At eleven against eleven with 26 minutes to play, leaving here with a point still looked like more of an aspiration than an expectation (although the introduction of Sammy Ameobi did lead to some idle dreams of a sensational winner - in reality he spent much of the time getting in the way of Ba as both players worked the same channel....) 

However to then play out 12 minutes plus stoppages following the dismissal of Gutierrez for a second booking after a second rash tackle looked far less likely, despite our enviable work rate and evident desire not to be beaten.

Some superb saves from Tim Krul and last ditch blocks from Steven Taylor, Danny Simpson and a goal post somehow kept out the Red Devils though, before Hernandez was correctly flagged for a marginal offside in Fergie time. Despite the contributions across the field though, the cement of the team was once again Coloccini and talk that he might miss out today through injury just didn't bear thinking about.

The scenes at the end could hardly have been bettered had that elusive victory here finally arrived, both supporters and players rightly delighted and the coaching staff not wasting an opportunity to join in the on-field celebrations - and who can blame them?   
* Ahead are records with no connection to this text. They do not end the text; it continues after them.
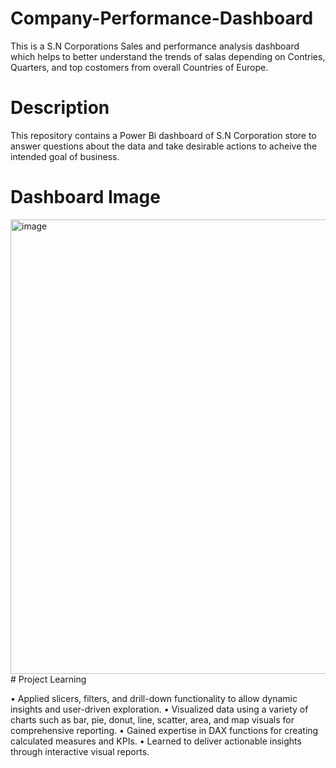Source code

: # Company-Performance-Dashboard
This is a S.N Corporations Sales and performance analysis dashboard which helps to better understand the trends of salas depending on Contries, Quarters, and top costomers from overall Countries of Europe.
# Description
This repository contains a Power Bi dashboard of S.N Corporation store to answer questions about the data and take desirable actions to acheive the intended goal of business.
# Dashboard Image
<img width="1288" height="727" alt="image" src="https://github.com/user-attachments/assets/49af8cbe-75ab-4fe5-aecc-82dd905defb6" />
# Project Learning

•	Applied slicers, filters, and drill-down functionality to allow dynamic insights and user-driven exploration.
•	Visualized data using a variety of charts such as bar, pie, donut, line, scatter, area, and map visuals for comprehensive reporting.
•	Gained expertise in DAX functions for creating calculated measures and KPIs.
•	Learned to deliver actionable insights through interactive visual reports.
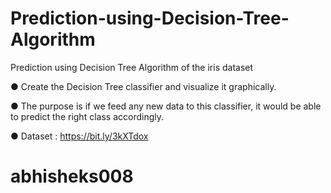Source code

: # Prediction-using-Decision-Tree-Algorithm
Prediction using Decision Tree Algorithm of the iris dataset

● Create the Decision Tree classifier and visualize it graphically.

● The purpose is if we feed any new data to this classifier, it would be able to predict the right class accordingly.

● Dataset : https://bit.ly/3kXTdox

# abhisheks008
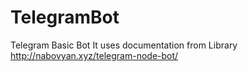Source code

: # TelegramBot
Telegram Basic Bot
It uses documentation from Library http://nabovyan.xyz/telegram-node-bot/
The plaudits went to Krul for a string of noteworthy stops and perhaps tellingly, praise was forthcoming from the home manager. As we've referenced before, it doesn't take a genius to make a transfer story out of our Dutch keeper's talent, his admiration for Fergie advisor Edwin van der Sar and the variable form of David De Gea. Time will tell.

Of course though this point was all a fluke, we were gifted a goal and deserved to get nothing from the game. Long may we remain the invisible team - sneeringly dismissed by all and sundry, but with 50,000 punters eagerly awaiting the next chapter of this unfolding story on Saturday.